■ What is being asked ■
Exactly the lines below from the one with "table_cell [973, 458, 1049, 617]" up to and including the one with "table_cell [559, 298, 742, 457]" make up the answer, with nothing else added.

■ Data for analysis ■
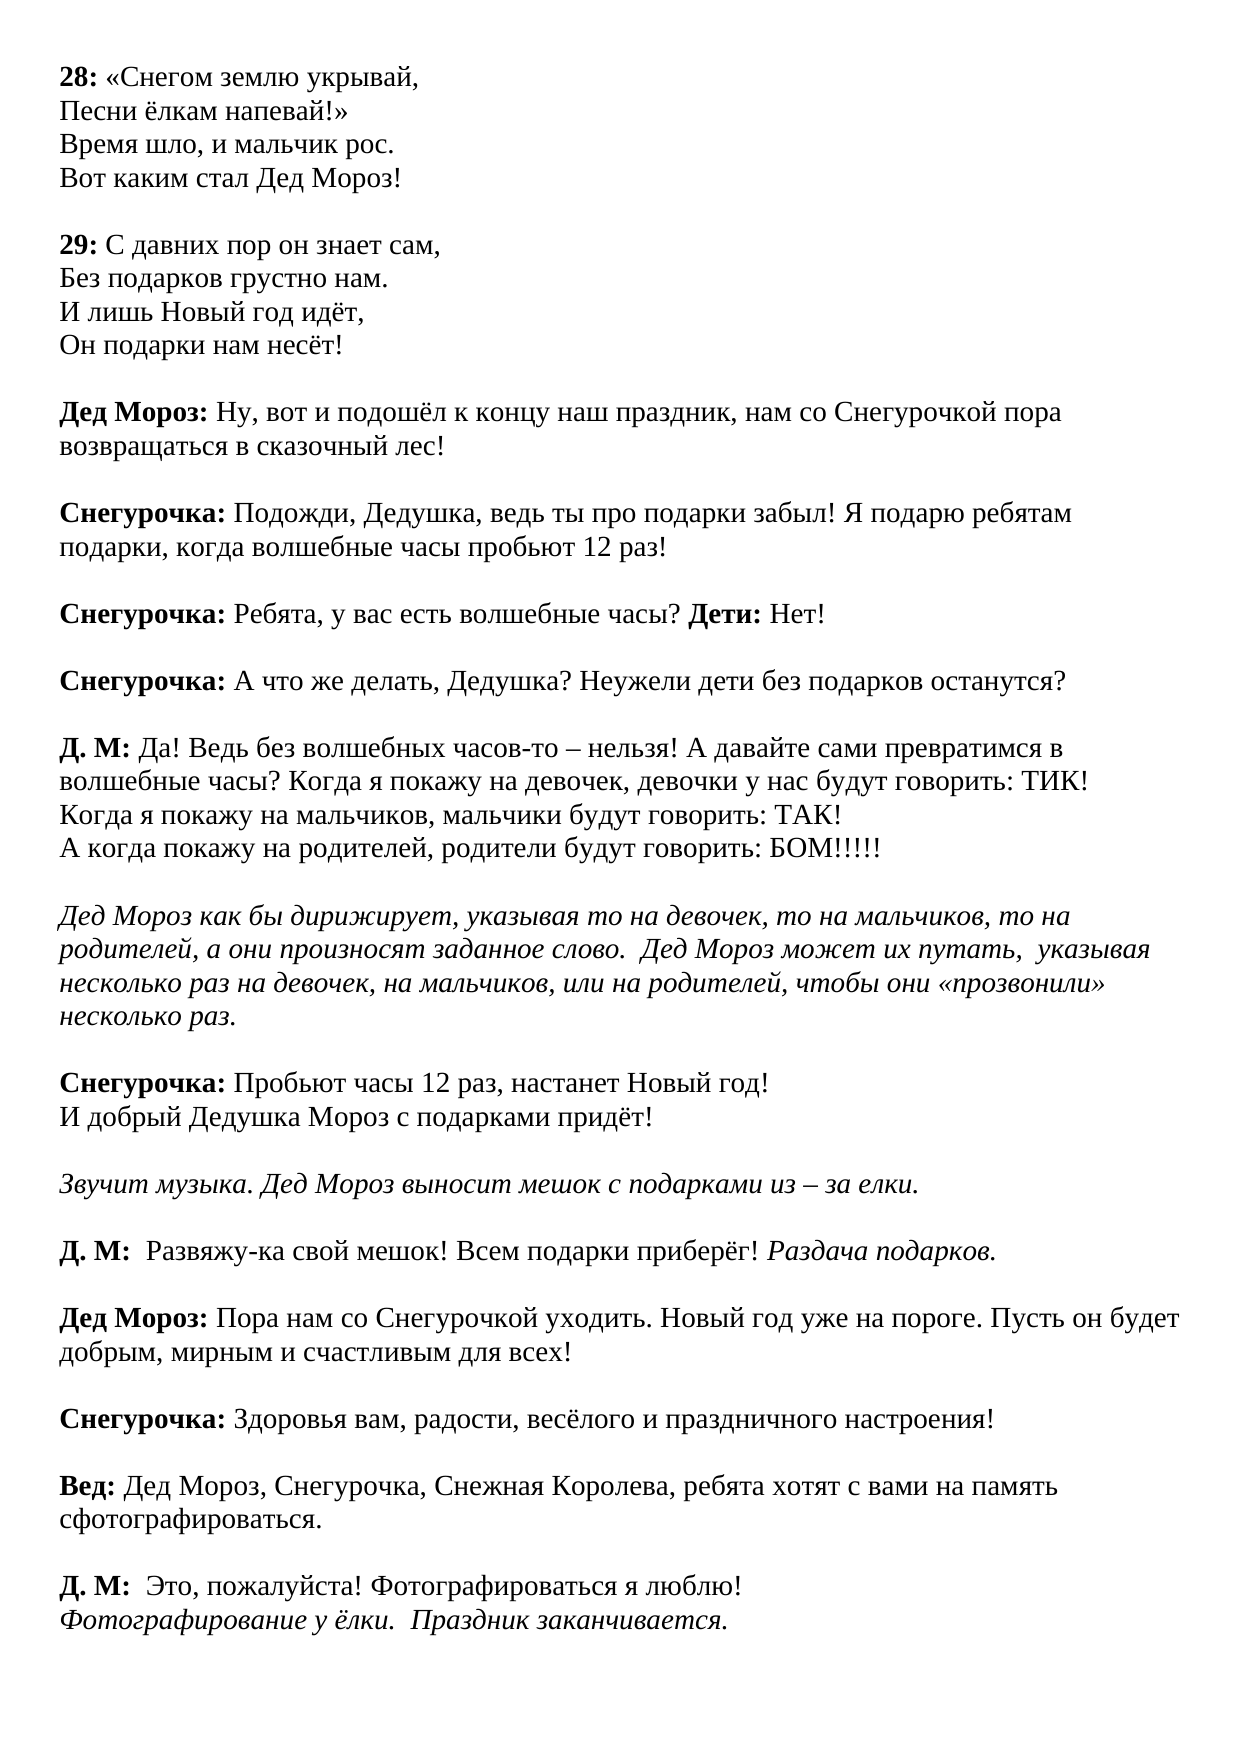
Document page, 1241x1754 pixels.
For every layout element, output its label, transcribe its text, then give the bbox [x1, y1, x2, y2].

text 28: «Снегом землю укрывай, Песни ёлкам напевай!» Время шло, и мальчик рос. Вот каким стал Дед Мороз! [59, 59, 1181, 193]
text Дед Мороз: Пора нам со Снегурочкой уходить. Новый год уже на пороге. Пусть он будет добрым, мирным и счастливым для всех! [59, 1300, 1181, 1367]
text Снегурочка: Здоровья вам, радости, весёлого и праздничного настроения! [59, 1401, 1181, 1434]
text Дед Мороз как бы дирижирует, указывая то на девочек, то на мальчиков, то на родителей, а они произносят заданное слово. Дед Мороз может их путать, указывая несколько раз на девочек, на мальчиков, или на родителей, чтобы они «прозвонили» несколько раз. [59, 898, 1181, 1032]
text Вед: Дед Мороз, Снегурочка, Снежная Королева, ребята хотят с вами на память сфотографироваться. [59, 1468, 1181, 1535]
text Д. М: Да! Ведь без волшебных часов-то – нельзя! А давайте сами превратимся в волшебные часы? Когда я покажу на девочек, девочки у нас будут говорить: ТИК! Когда я покажу на мальчиков, мальчики будут говорить: ТАК! А когда покажу на родителей, родители будут говорить: БОМ!!!!! [59, 730, 1181, 864]
text Снегурочка: Пробьют часы 12 раз, настанет Новый год! И добрый Дедушка Мороз с подарками придёт! [59, 1065, 1181, 1132]
text Снегурочка: Ребята, у вас есть волшебные часы? Дети: Нет! [59, 596, 1181, 629]
text 29: С давних пор он знает сам, [59, 227, 1181, 260]
text Звучит музыка. Дед Мороз выносит мешок с подарками из – за елки. [59, 1166, 1181, 1199]
text Снегурочка: А что же делать, Дедушка? Неужели дети без подарков останутся? [59, 663, 1181, 696]
text Без подарков грустно нам. И лишь Новый год идёт, Он подарки нам несёт! [59, 260, 1181, 361]
text Д. М: Развяжу-ка свой мешок! Всем подарки приберёг! Раздача подарков. [59, 1233, 1181, 1267]
text Дед Мороз: Ну, вот и подошёл к концу наш праздник, нам со Снегурочкой пора возвращаться в сказочный лес! [59, 394, 1181, 462]
text Фотографирование у ёлки. Праздник заканчивается. [59, 1602, 1181, 1636]
text Снегурочка: Подожди, Дедушка, ведь ты про подарки забыл! Я подарю ребятам подарки, когда волшебные часы пробьют 12 раз! [59, 495, 1181, 562]
text Д. М: Это, пожалуйста! Фотографироваться я люблю! [59, 1568, 1181, 1602]
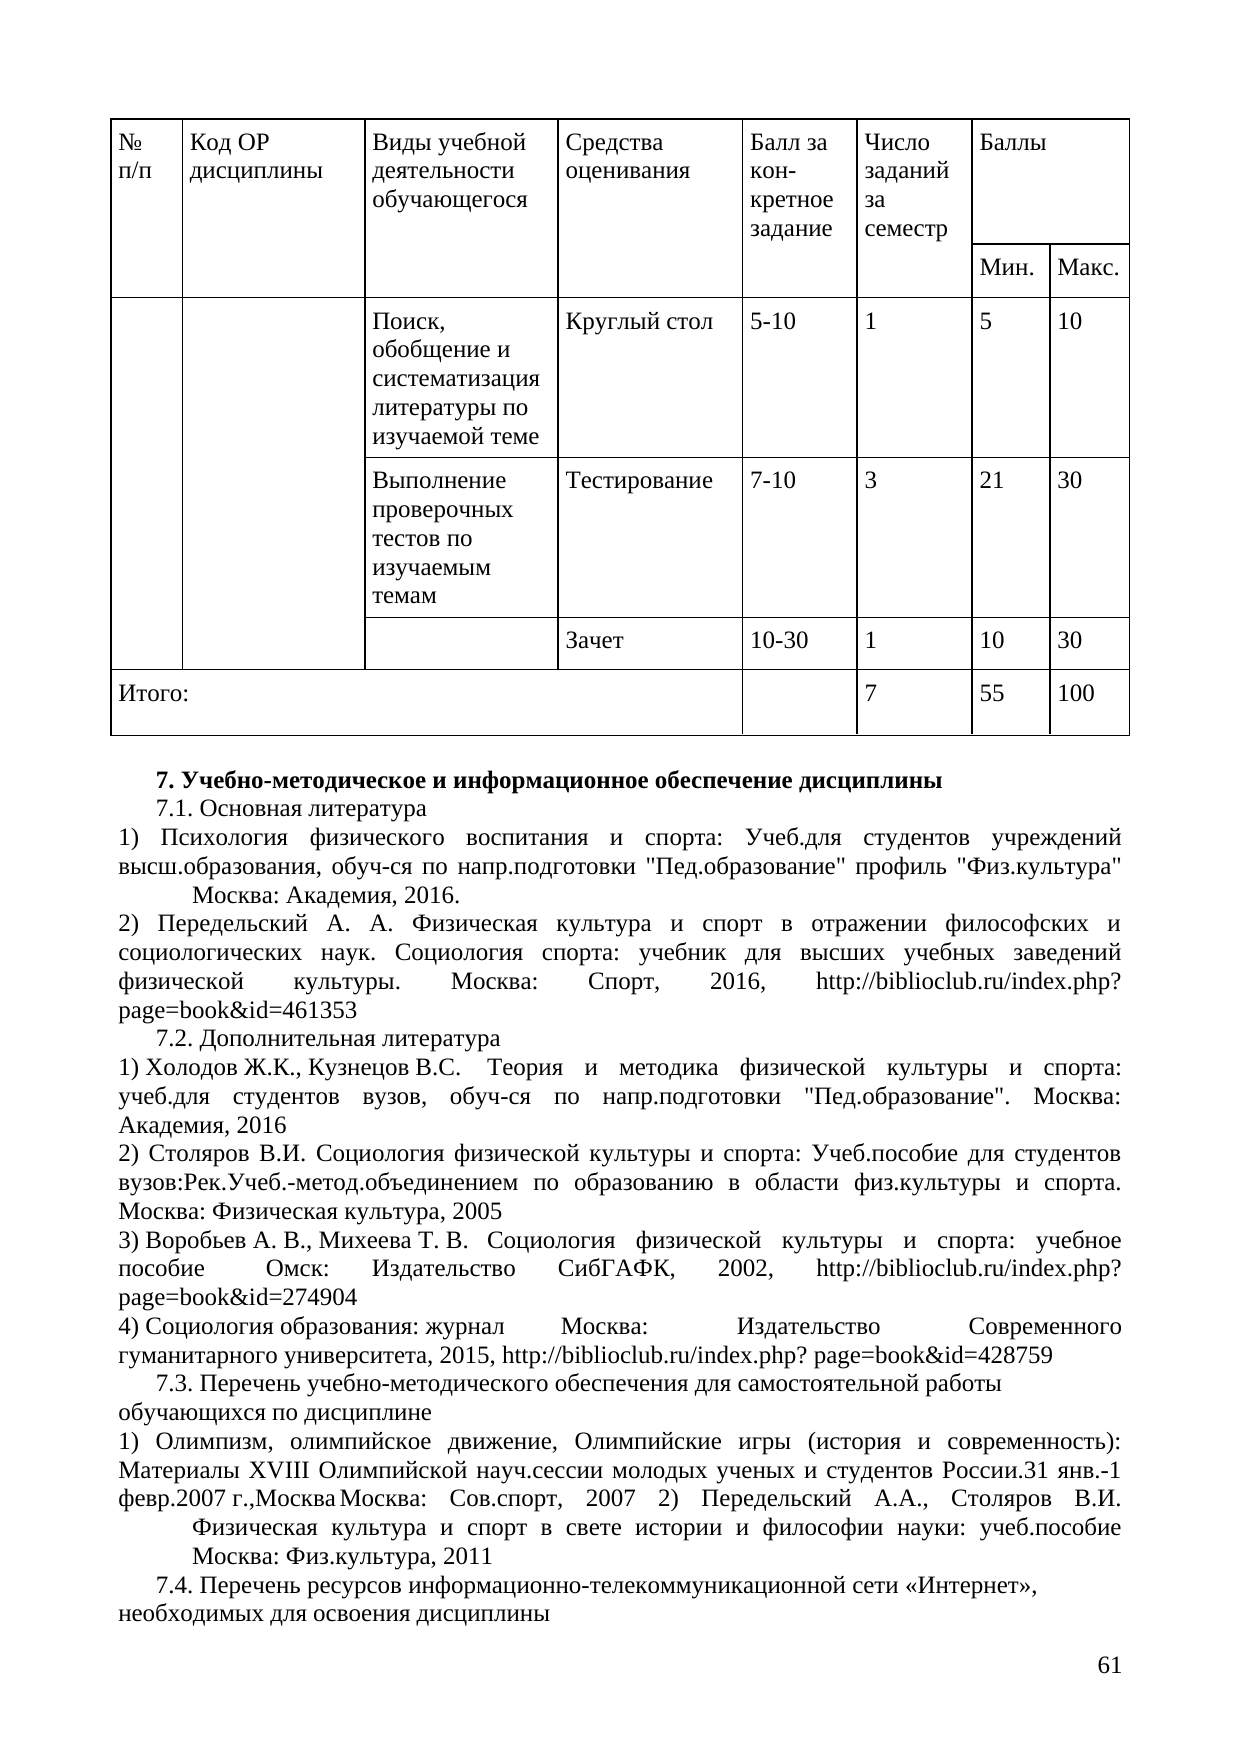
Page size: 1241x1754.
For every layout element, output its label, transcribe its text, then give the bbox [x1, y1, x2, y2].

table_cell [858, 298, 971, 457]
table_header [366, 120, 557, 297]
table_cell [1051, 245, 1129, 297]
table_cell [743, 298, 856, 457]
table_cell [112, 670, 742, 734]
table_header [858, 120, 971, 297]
text 2) Столяров В.И. Социология физической культуры и спорта: Учеб.пособие для студентов вузов:Рек.Учеб.-метод.объединением по образованию в области физ.культуры и спорта. Москва: Физическая культура, 2005 [118, 1138, 1122, 1225]
text 4) Социология образования: журнал Москва: Издательство Современного гуманитарного университета, 2015, http://biblioclub.ru/index.php? page=book&id=428759 [118, 1311, 1122, 1368]
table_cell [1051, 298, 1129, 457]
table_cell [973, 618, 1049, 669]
text 1) Холодов Ж.К., Кузнецов В.С. Теория и методика физической культуры и спорта: учеб.для студентов вузов, обуч-ся по напр.подготовки "Пед.образование". Москва: Академия, 2016 [118, 1052, 1122, 1138]
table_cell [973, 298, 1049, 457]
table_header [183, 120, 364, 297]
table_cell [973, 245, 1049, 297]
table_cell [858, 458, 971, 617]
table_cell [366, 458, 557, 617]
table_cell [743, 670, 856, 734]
subtitle 7. Учебно-методическое и информационное обеспечение дисциплины [118, 765, 1122, 793]
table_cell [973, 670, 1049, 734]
subtitle 7.3. Перечень учебно-методического обеспечения для самостоятельной работы обучающихся по дисциплине [118, 1368, 1122, 1426]
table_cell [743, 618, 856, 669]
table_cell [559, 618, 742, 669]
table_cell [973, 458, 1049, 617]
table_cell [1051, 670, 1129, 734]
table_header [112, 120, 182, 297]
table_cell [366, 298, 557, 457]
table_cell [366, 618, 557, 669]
subtitle 7.2. Дополнительная литература [118, 1023, 1122, 1052]
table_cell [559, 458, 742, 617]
subtitle 7.1. Основная литература [118, 793, 1122, 822]
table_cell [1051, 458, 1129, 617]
text 2) Передельский А. А. Физическая культура и спорт в отражении философских и социологических наук. Социология спорта: учебник для высших учебных заведений физической культуры. Москва: Спорт, 2016, http://biblioclub.ru/index.php? page=book&id=461353 [118, 908, 1122, 1023]
text 1) Олимпизм, олимпийское движение, Олимпийские игры (история и современность): Материалы XVIII Олимпийской науч.сессии молодых ученых и студентов России.31 янв.-1 февр.2007 г.,Москва Москва: Сов.спорт, 2007 2) Передельский А.А., Столяров В.И. Физическая культура и спорт в свете истории и философии науки: учеб.пособие Москва: Физ.культура, 2011 [118, 1426, 1122, 1570]
subtitle 7.4. Перечень ресурсов информационно-телекоммуникационной сети «Интернет», необходимых для освоения дисциплины [118, 1570, 1122, 1627]
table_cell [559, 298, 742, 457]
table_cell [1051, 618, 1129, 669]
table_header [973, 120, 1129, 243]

■ The completed task ■
table_cell [973, 458, 1049, 617]
table_cell [1051, 670, 1129, 734]
table_header [112, 120, 182, 297]
table_cell [366, 298, 557, 457]
table_cell [366, 618, 557, 669]
subtitle 7.2. Дополнительная литература [118, 1023, 1122, 1052]
table_cell [559, 458, 742, 617]
subtitle 7.1. Основная литература [118, 793, 1122, 822]
table_cell [1051, 458, 1129, 617]
text 2) Передельский А. А. Физическая культура и спорт в отражении философских и социологических наук. Социология спорта: учебник для высших учебных заведений физической культуры. Москва: Спорт, 2016, http://biblioclub.ru/index.php? page=book&id=461353 [118, 908, 1122, 1023]
text 1) Олимпизм, олимпийское движение, Олимпийские игры (история и современность): Материалы XVIII Олимпийской науч.сессии молодых ученых и студентов России.31 янв.-1 февр.2007 г.,Москва Москва: Сов.спорт, 2007 2) Передельский А.А., Столяров В.И. Физическая культура и спорт в свете истории и философии науки: учеб.пособие Москва: Физ.культура, 2011 [118, 1426, 1122, 1570]
subtitle 7.4. Перечень ресурсов информационно-телекоммуникационной сети «Интернет», необходимых для освоения дисциплины [118, 1570, 1122, 1627]
table_cell [559, 298, 742, 457]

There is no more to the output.